I didn’t have to know him. There would be time for that in the future. It was enough to know in that moment that this helpless person I was meeting for the first time was my son, and I knew without a shadow of a doubt that I would give everything I had for his good—even my own life, if necessary—without hesitation. 

I had already experienced many kinds of love in my life by the time I met my son. I had known the love of my parents and relatives, my friends, my wife—and each love was beautiful, and each taught me its own lessons about giving and receiving love. Yes, there was pain in some of those lessons—in the times we failed and disappointed and frustrated each other—but I also knew about the richness of reconciliation, and the depth that only comes on the other side of mutual forgiveness. And yet, even with all of these experiences, the sheer weight of parental love still surprised me.

Some people resist parenthood altogether because they know in advance that they will lose their independence in new ways, and never regain it. They are not wrong. There is no going back. When your heart splits open and grows in another human, the two parts never fully separate. A connection remains. The pains and joys of that other person now pass along an invisible thread and reverberate inside your own chest. You don’t get to make a choice about this. You don’t have the privilege of deciding that this person is the one you will connect with, the one you will bind your heart to, like deciding who you will marry. This connection is different. It already exists, full strength, before you even know the child, before they have a chance to earn your love or reject it. If they do reject it, the connection remains, deep and strong, even when it hurts terribly. 

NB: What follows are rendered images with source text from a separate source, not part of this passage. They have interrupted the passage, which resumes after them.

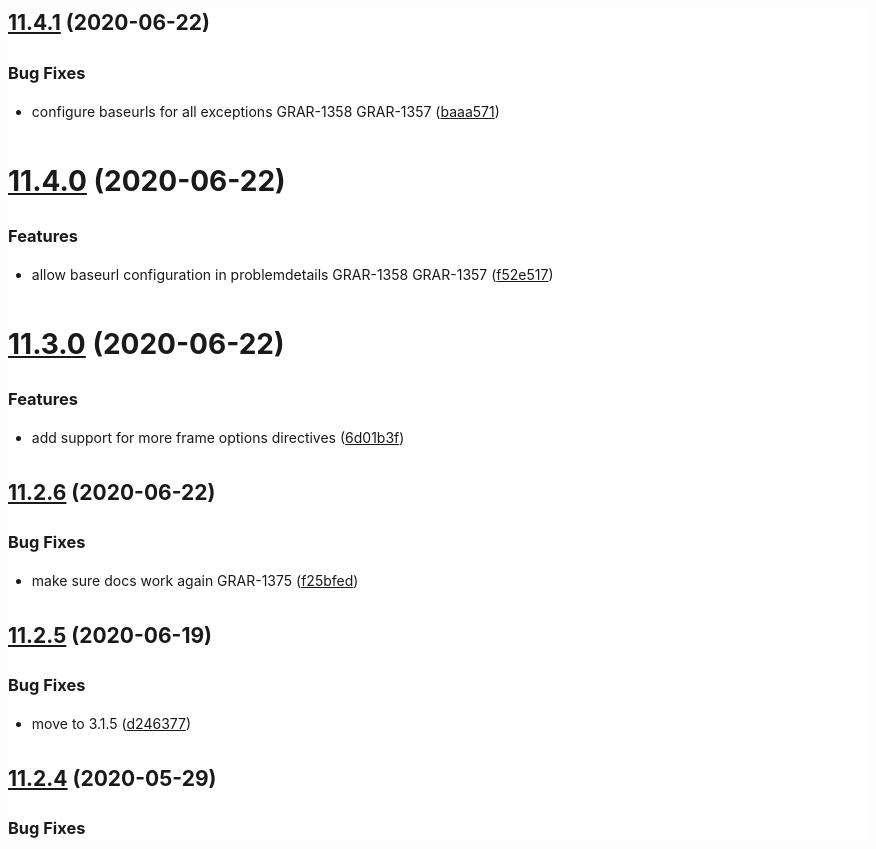 ## [11.4.1](https://github.com/informatievlaanderen/api/compare/v11.4.0...v11.4.1) (2020-06-22)


### Bug Fixes

* configure baseurls for all exceptions GRAR-1358 GRAR-1357 ([baaa571](https://github.com/informatievlaanderen/api/commit/baaa5715ee7dd44bd236f2067fdff145b8b610de))

# [11.4.0](https://github.com/informatievlaanderen/api/compare/v11.3.0...v11.4.0) (2020-06-22)


### Features

* allow baseurl configuration in problemdetails GRAR-1358 GRAR-1357 ([f52e517](https://github.com/informatievlaanderen/api/commit/f52e5176beef6ea4d9f8c9a41debaa6e183976d1))

# [11.3.0](https://github.com/informatievlaanderen/api/compare/v11.2.6...v11.3.0) (2020-06-22)


### Features

* add support for more frame options directives ([6d01b3f](https://github.com/informatievlaanderen/api/commit/6d01b3f742356e9a421a9c5aab0b44c670f19adf))

## [11.2.6](https://github.com/informatievlaanderen/api/compare/v11.2.5...v11.2.6) (2020-06-22)


### Bug Fixes

* make sure docs work again GRAR-1375 ([f25bfed](https://github.com/informatievlaanderen/api/commit/f25bfed26de528c1edbf0f276954f64985b3a3e9))

## [11.2.5](https://github.com/informatievlaanderen/api/compare/v11.2.4...v11.2.5) (2020-06-19)


### Bug Fixes

* move to 3.1.5 ([d246377](https://github.com/informatievlaanderen/api/commit/d246377c9e2c758d52bb7d9175d1a87164856f5f))

## [11.2.4](https://github.com/informatievlaanderen/api/compare/v11.2.3...v11.2.4) (2020-05-29)


### Bug Fixes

When I met my son that day, I suddenly realised why the father of the prodigal in Jesus’ parable ran so hard to welcome the return of his son who had rejected him. Of course he did. It was his son. It was his own heart. But the thing that amazes me the most, the thing that still makes my jaw drop with wonder and my heart sing with praise, is this: that the God of the universe identified himself as the father in that story, and that he welcomes me—tiny little helpless me!—to run into his arms as his own child. He gave everything—even his own life, when necessary—to love his children. Now he runs to welcome any prodigal who will simply come home to him. The weight of this love still surprises me. I suppose it always will, even through eternity.